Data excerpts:
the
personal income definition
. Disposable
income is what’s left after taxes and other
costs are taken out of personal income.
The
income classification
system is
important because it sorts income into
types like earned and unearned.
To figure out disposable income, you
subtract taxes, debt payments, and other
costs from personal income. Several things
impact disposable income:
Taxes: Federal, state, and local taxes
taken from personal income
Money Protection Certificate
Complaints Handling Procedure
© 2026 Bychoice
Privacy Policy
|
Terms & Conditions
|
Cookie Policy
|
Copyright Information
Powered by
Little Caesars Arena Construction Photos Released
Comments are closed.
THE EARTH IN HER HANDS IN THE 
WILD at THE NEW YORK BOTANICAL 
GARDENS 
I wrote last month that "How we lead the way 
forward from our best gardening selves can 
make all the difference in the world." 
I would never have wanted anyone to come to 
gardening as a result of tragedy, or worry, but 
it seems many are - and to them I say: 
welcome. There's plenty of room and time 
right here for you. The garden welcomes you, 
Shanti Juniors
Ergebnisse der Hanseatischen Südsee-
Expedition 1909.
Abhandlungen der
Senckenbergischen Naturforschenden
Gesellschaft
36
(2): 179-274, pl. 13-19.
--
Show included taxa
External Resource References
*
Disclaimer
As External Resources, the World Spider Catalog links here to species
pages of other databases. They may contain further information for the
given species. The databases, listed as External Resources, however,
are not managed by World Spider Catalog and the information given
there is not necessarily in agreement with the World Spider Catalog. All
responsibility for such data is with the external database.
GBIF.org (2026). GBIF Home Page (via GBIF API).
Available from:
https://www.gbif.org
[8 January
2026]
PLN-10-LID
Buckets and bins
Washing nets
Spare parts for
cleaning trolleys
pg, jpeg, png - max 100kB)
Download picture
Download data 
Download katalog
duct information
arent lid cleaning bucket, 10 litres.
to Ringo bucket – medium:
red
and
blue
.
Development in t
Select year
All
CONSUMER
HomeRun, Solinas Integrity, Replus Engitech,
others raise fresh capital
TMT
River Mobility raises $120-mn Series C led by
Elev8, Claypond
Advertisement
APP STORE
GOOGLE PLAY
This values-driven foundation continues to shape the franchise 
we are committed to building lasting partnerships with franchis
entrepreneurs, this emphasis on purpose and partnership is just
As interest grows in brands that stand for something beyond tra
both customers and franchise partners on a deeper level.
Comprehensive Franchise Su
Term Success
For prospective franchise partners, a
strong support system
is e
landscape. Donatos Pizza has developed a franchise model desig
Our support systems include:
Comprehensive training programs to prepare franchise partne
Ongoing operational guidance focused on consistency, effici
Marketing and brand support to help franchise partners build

• Exercise:
Reproduce the entries above, changing every occurrence of "personal income" to "household income" and keeping all other text the same.

• Expected answer:
the
household income definition
. Disposable
income is what’s left after taxes and other
costs are taken out of household income.
The
income classification
system is
important because it sorts income into
types like earned and unearned.
To figure out disposable income, you
subtract taxes, debt payments, and other
costs from household income. Several things
impact disposable income:
Taxes: Federal, state, and local taxes
taken from household income
Money Protection Certificate
Complaints Handling Procedure
© 2026 Bychoice
Privacy Policy
|
Terms & Conditions
|
Cookie Policy
|
Copyright Information
Powered by
Little Caesars Arena Construction Photos Released
Comments are closed.
THE EARTH IN HER HANDS IN THE 
WILD at THE NEW YORK BOTANICAL 
GARDENS 
I wrote last month that "How we lead the way 
forward from our best gardening selves can 
make all the difference in the world." 
I would never have wanted anyone to come to 
gardening as a result of tragedy, or worry, but 
it seems many are - and to them I say: 
welcome. There's plenty of room and time 
right here for you. The garden welcomes you, 
Shanti Juniors
Ergebnisse der Hanseatischen Südsee-
Expedition 1909.
Abhandlungen der
Senckenbergischen Naturforschenden
Gesellschaft
36
(2): 179-274, pl. 13-19.
--
Show included taxa
External Resource References
*
Disclaimer
As External Resources, the World Spider Catalog links here to species
pages of other databases. They may contain further information for the
given species. The databases, listed as External Resources, however,
are not managed by World Spider Catalog and the information given
there is not necessarily in agreement with the World Spider Catalog. All
responsibility for such data is with the external database.
GBIF.org (2026). GBIF Home Page (via GBIF API).
Available from:
https://www.gbif.org
[8 January
2026]
PLN-10-LID
Buckets and bins
Washing nets
Spare parts for
cleaning trolleys
pg, jpeg, png - max 100kB)
Download picture
Download data 
Download katalog
duct information
arent lid cleaning bucket, 10 litres.
to Ringo bucket – medium:
red
and
blue
.
Development in t
Select year
All
CONSUMER
HomeRun, Solinas Integrity, Replus Engitech,
others raise fresh capital
TMT
River Mobility raises $120-mn Series C led by
Elev8, Claypond
Advertisement
APP STORE
GOOGLE PLAY
This values-driven foundation continues to shape the franchise 
we are committed to building lasting partnerships with franchis
entrepreneurs, this emphasis on purpose and partnership is just
As interest grows in brands that stand for something beyond tra
both customers and franchise partners on a deeper level.
Comprehensive Franchise Su
Term Success
For prospective franchise partners, a
strong support system
is e
landscape. Donatos Pizza has developed a franchise model desig
Our support systems include:
Comprehensive training programs to prepare franchise partne
Ongoing operational guidance focused on consistency, effici
Marketing and brand support to help franchise partners build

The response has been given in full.